## 課題の目的
抜粋によると、2022年のヴァレンタインデーでのチョコレート販売の推計額はいくらですか?

## 提示された抜粋

====

チョコレートの秘密

私たちの生活に欠かせない、あま~い誘惑、チョコレート。1コインで買える手ごろなお菓子チョコから、一粒が1,000円以上もする有名ショコラティエの作る独創的、芸術的なショコラまで、ありとあらゆるチョコレートが楽しめます。

 チョコレートは今や国民的行事の一つとなっているヴァレンタインデーには欠かせない存在です。2022年のヴァレンタインデーでのチョコレート販売の推計は前年を12%上回る約1175億円。(記念日文化研究所調べ)214日のヴァレンタインデーには、年間の売り上げの1割を売り上げるといわれています。

 香りの世界でも“グルマンノート”という、甘いお菓子やチョコレートを想起させる香水やスキンケア、ボディーケア商品が人気です。

====

## 提示された情報
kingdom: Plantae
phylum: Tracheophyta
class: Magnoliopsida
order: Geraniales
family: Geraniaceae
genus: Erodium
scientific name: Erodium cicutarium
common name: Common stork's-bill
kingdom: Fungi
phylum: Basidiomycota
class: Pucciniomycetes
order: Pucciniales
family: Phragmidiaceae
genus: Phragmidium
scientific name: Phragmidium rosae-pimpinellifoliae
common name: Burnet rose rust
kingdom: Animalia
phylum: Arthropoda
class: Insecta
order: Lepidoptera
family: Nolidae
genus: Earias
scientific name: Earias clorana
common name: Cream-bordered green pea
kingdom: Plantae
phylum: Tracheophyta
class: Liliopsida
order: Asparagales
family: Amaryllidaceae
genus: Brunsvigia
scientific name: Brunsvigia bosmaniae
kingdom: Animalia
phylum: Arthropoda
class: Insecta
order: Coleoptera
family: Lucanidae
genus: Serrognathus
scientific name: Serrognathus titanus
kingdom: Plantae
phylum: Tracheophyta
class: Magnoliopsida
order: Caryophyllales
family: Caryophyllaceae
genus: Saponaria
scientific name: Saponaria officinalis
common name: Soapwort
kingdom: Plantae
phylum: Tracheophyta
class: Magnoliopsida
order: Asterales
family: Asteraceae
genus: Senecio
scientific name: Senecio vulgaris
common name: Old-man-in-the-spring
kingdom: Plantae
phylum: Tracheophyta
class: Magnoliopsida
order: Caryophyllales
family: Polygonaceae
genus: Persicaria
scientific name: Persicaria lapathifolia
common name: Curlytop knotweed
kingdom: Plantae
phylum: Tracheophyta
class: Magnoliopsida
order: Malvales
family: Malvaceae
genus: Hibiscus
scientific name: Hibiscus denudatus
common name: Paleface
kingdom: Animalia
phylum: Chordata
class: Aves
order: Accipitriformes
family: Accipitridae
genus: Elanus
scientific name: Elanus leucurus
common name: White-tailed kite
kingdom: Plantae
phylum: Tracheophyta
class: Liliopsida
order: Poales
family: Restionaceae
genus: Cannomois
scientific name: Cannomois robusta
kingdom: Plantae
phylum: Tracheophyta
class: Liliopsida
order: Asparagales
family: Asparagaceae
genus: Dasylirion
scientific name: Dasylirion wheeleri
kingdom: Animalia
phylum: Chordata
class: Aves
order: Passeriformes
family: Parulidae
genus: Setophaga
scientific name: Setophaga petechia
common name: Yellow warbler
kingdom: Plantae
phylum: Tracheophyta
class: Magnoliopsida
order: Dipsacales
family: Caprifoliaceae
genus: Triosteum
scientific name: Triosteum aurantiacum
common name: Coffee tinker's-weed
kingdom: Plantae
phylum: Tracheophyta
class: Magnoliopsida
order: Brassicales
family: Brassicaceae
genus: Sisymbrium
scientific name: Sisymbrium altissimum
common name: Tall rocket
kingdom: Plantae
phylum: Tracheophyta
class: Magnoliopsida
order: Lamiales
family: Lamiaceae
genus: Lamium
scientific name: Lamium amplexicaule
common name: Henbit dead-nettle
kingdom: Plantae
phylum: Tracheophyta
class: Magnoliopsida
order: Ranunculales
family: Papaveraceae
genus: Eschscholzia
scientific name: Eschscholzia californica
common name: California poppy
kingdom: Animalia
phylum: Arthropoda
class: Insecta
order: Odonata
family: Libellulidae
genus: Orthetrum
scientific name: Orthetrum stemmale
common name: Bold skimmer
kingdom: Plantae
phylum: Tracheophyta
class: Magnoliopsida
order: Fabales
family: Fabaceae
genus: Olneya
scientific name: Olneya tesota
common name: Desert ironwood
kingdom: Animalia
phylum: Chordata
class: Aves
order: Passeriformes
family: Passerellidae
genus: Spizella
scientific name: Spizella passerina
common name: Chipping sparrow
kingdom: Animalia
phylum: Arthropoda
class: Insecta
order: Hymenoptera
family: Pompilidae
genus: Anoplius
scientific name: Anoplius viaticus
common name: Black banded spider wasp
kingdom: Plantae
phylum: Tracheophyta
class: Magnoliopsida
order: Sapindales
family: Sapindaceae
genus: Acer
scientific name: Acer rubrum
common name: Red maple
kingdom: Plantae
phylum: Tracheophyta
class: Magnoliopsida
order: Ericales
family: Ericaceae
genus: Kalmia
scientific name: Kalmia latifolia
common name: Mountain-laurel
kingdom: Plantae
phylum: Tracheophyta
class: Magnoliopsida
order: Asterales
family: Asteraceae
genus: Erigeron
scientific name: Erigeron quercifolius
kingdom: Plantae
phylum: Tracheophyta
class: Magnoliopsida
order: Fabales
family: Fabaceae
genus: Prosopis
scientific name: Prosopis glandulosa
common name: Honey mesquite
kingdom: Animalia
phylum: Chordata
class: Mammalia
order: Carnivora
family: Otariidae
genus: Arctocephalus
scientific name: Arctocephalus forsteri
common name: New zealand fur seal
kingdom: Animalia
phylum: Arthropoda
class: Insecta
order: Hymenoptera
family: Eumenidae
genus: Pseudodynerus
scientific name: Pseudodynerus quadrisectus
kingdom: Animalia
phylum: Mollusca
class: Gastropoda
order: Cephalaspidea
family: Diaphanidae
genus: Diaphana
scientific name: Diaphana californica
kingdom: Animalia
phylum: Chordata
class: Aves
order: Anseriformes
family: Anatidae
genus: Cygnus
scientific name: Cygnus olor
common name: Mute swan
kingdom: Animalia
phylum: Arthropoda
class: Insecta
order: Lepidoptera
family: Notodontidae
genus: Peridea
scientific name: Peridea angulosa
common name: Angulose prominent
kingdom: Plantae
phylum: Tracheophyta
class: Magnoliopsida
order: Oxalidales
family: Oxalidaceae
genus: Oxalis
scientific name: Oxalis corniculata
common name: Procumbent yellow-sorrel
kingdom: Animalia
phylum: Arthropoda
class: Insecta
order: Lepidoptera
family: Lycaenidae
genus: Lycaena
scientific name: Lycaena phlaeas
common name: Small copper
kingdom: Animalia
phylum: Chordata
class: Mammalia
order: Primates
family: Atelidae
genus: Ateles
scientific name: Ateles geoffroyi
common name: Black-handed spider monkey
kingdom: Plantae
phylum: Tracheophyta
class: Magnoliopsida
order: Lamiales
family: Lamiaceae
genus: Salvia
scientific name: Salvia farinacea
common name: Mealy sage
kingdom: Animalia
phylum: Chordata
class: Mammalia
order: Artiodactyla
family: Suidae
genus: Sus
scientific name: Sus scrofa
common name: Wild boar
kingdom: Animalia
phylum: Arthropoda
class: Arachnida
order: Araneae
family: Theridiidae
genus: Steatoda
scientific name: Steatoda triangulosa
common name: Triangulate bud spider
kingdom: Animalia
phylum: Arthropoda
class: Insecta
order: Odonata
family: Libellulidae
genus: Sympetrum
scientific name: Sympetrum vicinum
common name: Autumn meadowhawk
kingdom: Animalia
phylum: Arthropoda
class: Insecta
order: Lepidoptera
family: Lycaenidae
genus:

====

## 課題の解答
約1175億円です。